Interestingly, that appeal doesn’t appear on a page by itself; it appears overlaid on top of the actual article you were trying to read:
(Click here for the full image.)
It’s a neat mix of code: links within the article and sidebar are no longer clickable behind the overlay, but the top nav bars (the Home Page/Today’s Paper top one and the World/U.S./N.Y./Region one) both remain clickable — a subtle suggestion to keep exploring even if this particular alley’s proved a dead end.
And not that we need more evidence that this paywall is going to be awfully permeable — but I do note that if you view the page’s HTML source, the entire text of the story is still there, even if you’re on Story No. 7,423 of the month. (At least I think — I didn’t check that high. I clicked on another 10-20 stories and always got the same message you see above.)
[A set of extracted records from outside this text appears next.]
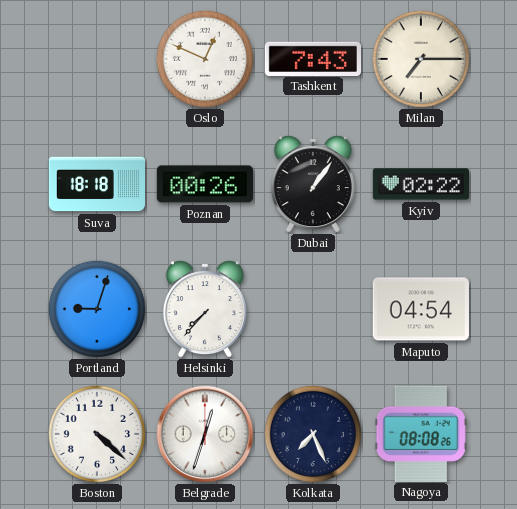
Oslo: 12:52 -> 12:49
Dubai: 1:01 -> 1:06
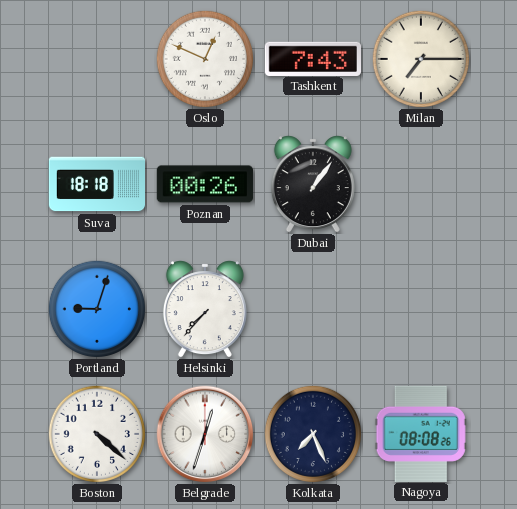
Kyiv: 02:22 -> none
Maputo: 04:54 -> none
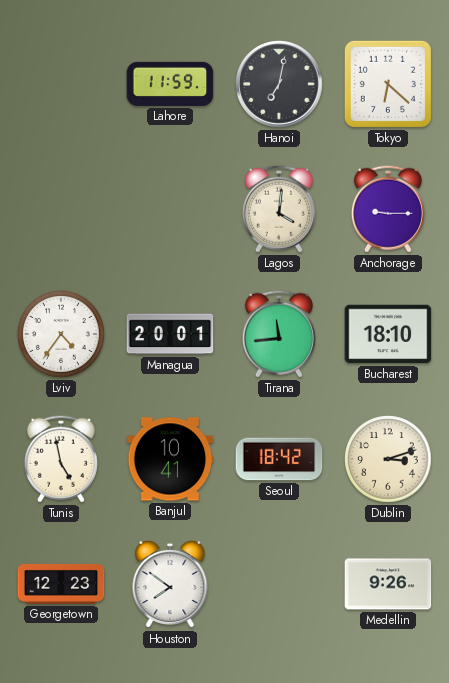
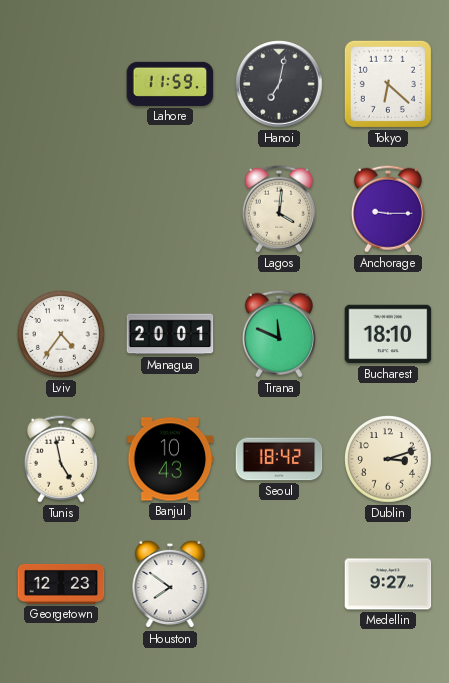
Tirana: 11:44 -> 11:49
Banjul: 10:41 -> 10:43
Medellin: 9:26 -> 9:27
If you go ahead and try to buy a digital subscription, you’re offered an introductory deal which I’d have to guess is a preview of the intro deal Americans have been promised for March 28:
99 cents a week for the first four weeks, then $3.75 a week after, which matches the $15/four weeks advertised price. (That’s all in American greenbacks, not loonies.) The payment form only has space for credit card info, but the fine print at the bottom references PayPal — perhaps that’ll arrive with the American paywall.
In all, it looks like a perfectly functioning paywall, with lots of holes — social media, search, the View Source command in your browser — predrilled. Now, we wait to see whether in holding back some readers, it lets in some revenue.